Lastly, @Tomarty thanks for pointing this out to me, I misunderstood haha. With the lowest, 14%, that’s a quite decent improvement if you take into account where I experienced a lot of slowdown to begin with… Over a hundred thousand iterations you’d save about 14000 iterations overall in that case and 24000 iterations with the better option. In my case I’d get that sweet 70% benefit since I heavily preallocate everything hence why the difference is so much for me saving me nearly 70000 iterations worth of time if I were to use table.insert.

Tomarty · June 26, 2020, 3:47am

When I say 70% longer, I mean that it takes 1.7x the processing time to complete compared to the fast option. Performance percentages can be notoriously confusing to communicate. Often someone doesn’t understand that the reciprocal will get you a completely different percentage (41% faster = 70% slower), but I think we just confused it with a ratio here. It also looks like it’s closer to 1.33x the processing time according to the average over the afternoon.
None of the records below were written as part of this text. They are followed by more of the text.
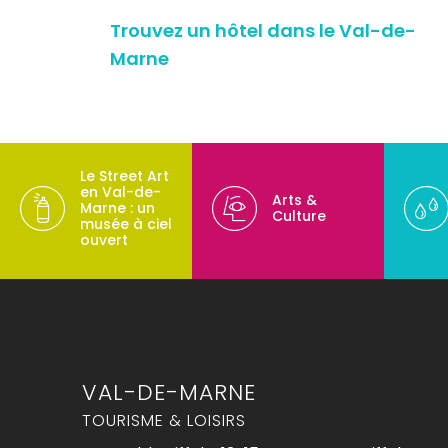
Trouvez un hôtel dans le Val-de-
Marne
Le Street Art
en Val-de-
Arts &
Marne : un
Culture
musée à ciel
ouvert
VAL-DE-MARNE
TOURISME & LOISIRS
Hexcede · June 26, 2020, 4:00am

Ah this is a good point. So then, looking at the actual algebra of this, it should take roughly 1.7x the amount of iterations to reach the same amount of time, and if it’s 70% slower, that’ll be numberOfFasterIterations * 1.7 = 100000 so instead of 70k iterations saved (equivalent to 30k) it’s 100000/1.7 or ~58k iterations, resulting in about 41176 iterations saved.

( Let’s hope this time I haven’t did oops again)

And lastly, if I’m understanding correctly, it’s unfortunate to hear that it is actually less of a boos on average.

tnavarts · June 26, 2020, 4:51am

Check out game.ItemChanged. If you consider that that exists you might not be as surprised that there’s actually more work than you expected going on when you modify a property.

Tomarty · June 26, 2020, 5:08am

This is still active? There are so many things fundamentally wrong with that event. How would it even behave for CoreGui’s? Does it special-case for that by traversing the game tree?

We must gather stats on it’s usage, notify devs, and ensure its swift destruction. I will personally recode all of the old games manually if it’s the only way.

Hexcede · June 26, 2020, 6:06am

I’ve used the event in the past for detecting certain noobsploits (haha I just made up a word for poorly written exploits). Afaik it fires for any object despite context level and even objects in nil. It was (might still be, not sure) possible to do something like CoreGui:IsAncestorOf(object) as well and thus you could probably detect a whole number of things you probably shouldn’t (especially when you could tostring locked objects because then you could likely narrow it down to things like detecting the click of a button or the scroll of a window, maybe even identifying tab switching in settings for example).

tnavarts · June 26, 2020, 6:10am

Oh no… you’re dumpstering your performance if you do that. Nothing’s actually listening on that event normally in a live game (it’s only used for stuff in studio), so the engine can skip firing it (though it still has to go down the relevant call chains to the point where it checks it). If you listen on it now it has to fire it for all those prop changes, ouch.